A dispetto della sua natura schiva e della sua tempra di studioso universitario di stampo classico, Émile Benveniste è stato non soltanto un faro degli studi linguistici, ma una figura intellettuale al centro di molte delle appassionate e spesso turbolenti vicende culturali e storiche del Novecento. Specialista dell’antico iranico e in generale delle lingue indoeuropee, ha lasciato studi fondamentali di linguistica storico-comparativa, e ha tradotto il suo interesse per la ricerca etnografica delle lingue amerinde in una più generale attenzione per la dimensione antropologica del linguaggio: insieme a Claude Lévi-Strauss e al geografo Pierre Gourou, fu uno dei tre fondatori, nel 1960, della rivista L’homme.

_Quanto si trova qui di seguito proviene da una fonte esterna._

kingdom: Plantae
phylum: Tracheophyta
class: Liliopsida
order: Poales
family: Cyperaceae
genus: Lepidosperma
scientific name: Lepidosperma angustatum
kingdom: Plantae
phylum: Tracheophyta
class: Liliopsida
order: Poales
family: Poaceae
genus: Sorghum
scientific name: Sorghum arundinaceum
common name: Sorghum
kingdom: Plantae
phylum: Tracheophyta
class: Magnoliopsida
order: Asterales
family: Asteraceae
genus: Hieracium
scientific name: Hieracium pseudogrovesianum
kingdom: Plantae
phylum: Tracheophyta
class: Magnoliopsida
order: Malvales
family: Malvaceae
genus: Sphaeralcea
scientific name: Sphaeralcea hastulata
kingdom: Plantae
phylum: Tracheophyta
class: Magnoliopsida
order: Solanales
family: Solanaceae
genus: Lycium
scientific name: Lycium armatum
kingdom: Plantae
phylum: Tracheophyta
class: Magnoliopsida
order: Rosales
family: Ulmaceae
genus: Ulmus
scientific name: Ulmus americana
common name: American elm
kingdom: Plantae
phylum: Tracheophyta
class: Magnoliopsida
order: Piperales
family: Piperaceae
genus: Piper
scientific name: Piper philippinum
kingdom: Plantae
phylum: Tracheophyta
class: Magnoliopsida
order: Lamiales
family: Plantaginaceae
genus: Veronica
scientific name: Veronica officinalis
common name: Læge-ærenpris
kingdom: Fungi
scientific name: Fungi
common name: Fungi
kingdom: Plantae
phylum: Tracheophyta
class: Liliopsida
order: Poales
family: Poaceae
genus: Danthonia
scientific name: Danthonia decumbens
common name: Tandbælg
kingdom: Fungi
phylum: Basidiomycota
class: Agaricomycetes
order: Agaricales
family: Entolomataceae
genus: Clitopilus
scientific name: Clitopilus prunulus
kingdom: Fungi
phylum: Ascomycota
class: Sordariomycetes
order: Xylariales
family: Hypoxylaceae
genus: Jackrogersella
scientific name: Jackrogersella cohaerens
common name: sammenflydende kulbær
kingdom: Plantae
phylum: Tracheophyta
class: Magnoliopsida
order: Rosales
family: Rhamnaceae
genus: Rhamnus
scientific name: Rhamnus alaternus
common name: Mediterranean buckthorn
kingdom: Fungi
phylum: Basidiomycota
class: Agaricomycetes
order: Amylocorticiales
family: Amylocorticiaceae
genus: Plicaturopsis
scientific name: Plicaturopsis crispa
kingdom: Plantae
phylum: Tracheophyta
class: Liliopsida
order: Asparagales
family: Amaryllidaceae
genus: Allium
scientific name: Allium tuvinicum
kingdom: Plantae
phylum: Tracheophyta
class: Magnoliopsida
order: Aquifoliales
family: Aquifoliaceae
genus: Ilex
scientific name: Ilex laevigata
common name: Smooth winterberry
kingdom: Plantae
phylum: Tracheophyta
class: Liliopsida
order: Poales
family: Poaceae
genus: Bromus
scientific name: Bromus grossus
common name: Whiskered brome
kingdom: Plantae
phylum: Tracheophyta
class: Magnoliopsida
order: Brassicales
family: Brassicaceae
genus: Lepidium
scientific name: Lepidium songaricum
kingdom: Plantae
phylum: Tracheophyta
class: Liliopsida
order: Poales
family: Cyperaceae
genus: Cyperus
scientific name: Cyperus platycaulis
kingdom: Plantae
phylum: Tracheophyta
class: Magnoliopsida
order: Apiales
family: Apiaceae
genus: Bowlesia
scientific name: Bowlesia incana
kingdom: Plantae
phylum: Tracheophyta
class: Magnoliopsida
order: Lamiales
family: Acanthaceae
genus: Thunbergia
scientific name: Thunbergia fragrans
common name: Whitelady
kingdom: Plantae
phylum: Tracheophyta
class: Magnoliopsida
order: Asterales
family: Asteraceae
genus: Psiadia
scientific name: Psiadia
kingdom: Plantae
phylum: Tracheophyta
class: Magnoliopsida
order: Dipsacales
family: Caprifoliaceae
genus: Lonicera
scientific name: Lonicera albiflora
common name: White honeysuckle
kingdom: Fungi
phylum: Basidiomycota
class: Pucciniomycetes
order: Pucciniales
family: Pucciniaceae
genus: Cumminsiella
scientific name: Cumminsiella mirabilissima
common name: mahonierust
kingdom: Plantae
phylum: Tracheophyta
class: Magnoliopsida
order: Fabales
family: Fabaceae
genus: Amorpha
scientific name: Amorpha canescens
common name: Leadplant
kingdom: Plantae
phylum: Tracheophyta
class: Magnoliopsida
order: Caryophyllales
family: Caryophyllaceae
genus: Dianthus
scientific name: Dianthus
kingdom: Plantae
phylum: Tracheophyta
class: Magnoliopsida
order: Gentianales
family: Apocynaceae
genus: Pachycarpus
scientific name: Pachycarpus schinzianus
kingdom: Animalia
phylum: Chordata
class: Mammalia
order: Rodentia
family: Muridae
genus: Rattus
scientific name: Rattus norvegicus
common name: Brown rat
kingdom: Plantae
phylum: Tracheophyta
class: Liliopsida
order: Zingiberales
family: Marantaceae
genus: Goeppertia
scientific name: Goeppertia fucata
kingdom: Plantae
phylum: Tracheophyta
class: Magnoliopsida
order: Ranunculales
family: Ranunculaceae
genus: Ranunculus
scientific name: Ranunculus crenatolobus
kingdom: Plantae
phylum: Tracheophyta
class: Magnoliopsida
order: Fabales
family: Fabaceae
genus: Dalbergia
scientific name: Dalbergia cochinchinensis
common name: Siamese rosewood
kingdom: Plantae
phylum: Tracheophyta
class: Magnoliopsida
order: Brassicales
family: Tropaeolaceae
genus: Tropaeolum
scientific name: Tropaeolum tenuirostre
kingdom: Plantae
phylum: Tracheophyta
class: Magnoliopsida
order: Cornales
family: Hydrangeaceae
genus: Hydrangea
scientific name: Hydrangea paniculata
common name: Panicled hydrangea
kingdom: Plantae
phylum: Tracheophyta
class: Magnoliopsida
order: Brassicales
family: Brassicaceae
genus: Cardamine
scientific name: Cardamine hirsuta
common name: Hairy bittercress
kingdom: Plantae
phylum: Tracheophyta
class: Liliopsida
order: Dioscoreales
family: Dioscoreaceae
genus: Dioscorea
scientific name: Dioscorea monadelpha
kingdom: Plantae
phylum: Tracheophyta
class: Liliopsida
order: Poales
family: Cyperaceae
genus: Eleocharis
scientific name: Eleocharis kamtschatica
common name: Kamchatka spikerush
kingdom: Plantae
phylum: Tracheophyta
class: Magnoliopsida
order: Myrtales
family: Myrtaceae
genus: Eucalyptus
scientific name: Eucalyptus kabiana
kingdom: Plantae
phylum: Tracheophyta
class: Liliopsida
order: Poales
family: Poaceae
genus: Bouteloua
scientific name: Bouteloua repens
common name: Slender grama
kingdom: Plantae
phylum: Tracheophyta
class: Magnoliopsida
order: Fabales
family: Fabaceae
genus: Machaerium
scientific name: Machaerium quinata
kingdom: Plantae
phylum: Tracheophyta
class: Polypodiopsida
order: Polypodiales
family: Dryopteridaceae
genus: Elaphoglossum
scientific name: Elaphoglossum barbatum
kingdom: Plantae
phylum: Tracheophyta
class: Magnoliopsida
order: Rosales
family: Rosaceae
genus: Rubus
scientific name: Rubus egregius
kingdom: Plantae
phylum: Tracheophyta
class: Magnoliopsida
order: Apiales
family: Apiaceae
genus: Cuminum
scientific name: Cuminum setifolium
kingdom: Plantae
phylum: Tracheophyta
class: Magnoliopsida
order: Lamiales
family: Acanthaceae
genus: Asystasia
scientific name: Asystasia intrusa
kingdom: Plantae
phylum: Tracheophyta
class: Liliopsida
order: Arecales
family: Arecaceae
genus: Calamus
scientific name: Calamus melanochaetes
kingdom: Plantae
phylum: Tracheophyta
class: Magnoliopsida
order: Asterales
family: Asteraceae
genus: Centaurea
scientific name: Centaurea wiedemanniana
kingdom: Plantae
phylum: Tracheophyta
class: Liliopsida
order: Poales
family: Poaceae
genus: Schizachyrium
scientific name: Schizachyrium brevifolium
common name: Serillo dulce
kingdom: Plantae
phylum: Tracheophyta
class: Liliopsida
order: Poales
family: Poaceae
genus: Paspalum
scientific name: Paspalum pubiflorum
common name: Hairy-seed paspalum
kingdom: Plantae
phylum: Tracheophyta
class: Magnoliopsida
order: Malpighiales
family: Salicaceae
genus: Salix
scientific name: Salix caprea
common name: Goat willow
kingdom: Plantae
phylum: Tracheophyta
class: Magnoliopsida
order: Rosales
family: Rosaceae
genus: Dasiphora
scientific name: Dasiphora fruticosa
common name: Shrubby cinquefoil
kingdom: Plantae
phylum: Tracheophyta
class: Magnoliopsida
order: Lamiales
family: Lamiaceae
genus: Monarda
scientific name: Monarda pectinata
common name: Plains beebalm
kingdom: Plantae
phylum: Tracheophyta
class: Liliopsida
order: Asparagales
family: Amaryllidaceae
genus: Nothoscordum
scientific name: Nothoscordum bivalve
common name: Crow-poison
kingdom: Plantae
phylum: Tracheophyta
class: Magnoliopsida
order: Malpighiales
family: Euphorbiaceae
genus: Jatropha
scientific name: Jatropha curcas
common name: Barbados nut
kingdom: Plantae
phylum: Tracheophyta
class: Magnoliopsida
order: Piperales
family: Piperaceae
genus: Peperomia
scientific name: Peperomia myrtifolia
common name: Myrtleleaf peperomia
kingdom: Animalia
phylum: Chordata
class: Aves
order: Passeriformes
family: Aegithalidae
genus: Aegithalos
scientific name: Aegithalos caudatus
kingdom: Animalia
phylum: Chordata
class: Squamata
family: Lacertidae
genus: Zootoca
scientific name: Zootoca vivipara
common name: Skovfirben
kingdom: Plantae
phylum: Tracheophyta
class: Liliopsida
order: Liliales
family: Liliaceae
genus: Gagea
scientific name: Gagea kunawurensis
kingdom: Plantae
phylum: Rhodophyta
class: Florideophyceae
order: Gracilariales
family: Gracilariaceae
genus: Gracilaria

Di origini ebraiche mediorientali, ma naturalizzato francese – era nato  a Aleppo nel 1902 – e per di più comunista dichiarato, venne catturato e imprigionato tra il 1940 e il 1941, riuscendo però a evadere per rifugiarsi nel sud della Francia, non ancora occupata; da lì riuscì a passare in Svizzera con l’aiuto di Georges Redard, suo amico e  professore all’Università di Berna, che organizzò il suo espatrio tramite una serie di messaggi scambiati in un antico dialetto persiano di cui sia lui sia Benveniste erano specialisti. Una volta riuscito a raggiungere Friburgo, e a stabilirvisi fino alla fine della guerra, lavorando come bibliotecario, si legò di una solida amicizia con Gianfranco Contini.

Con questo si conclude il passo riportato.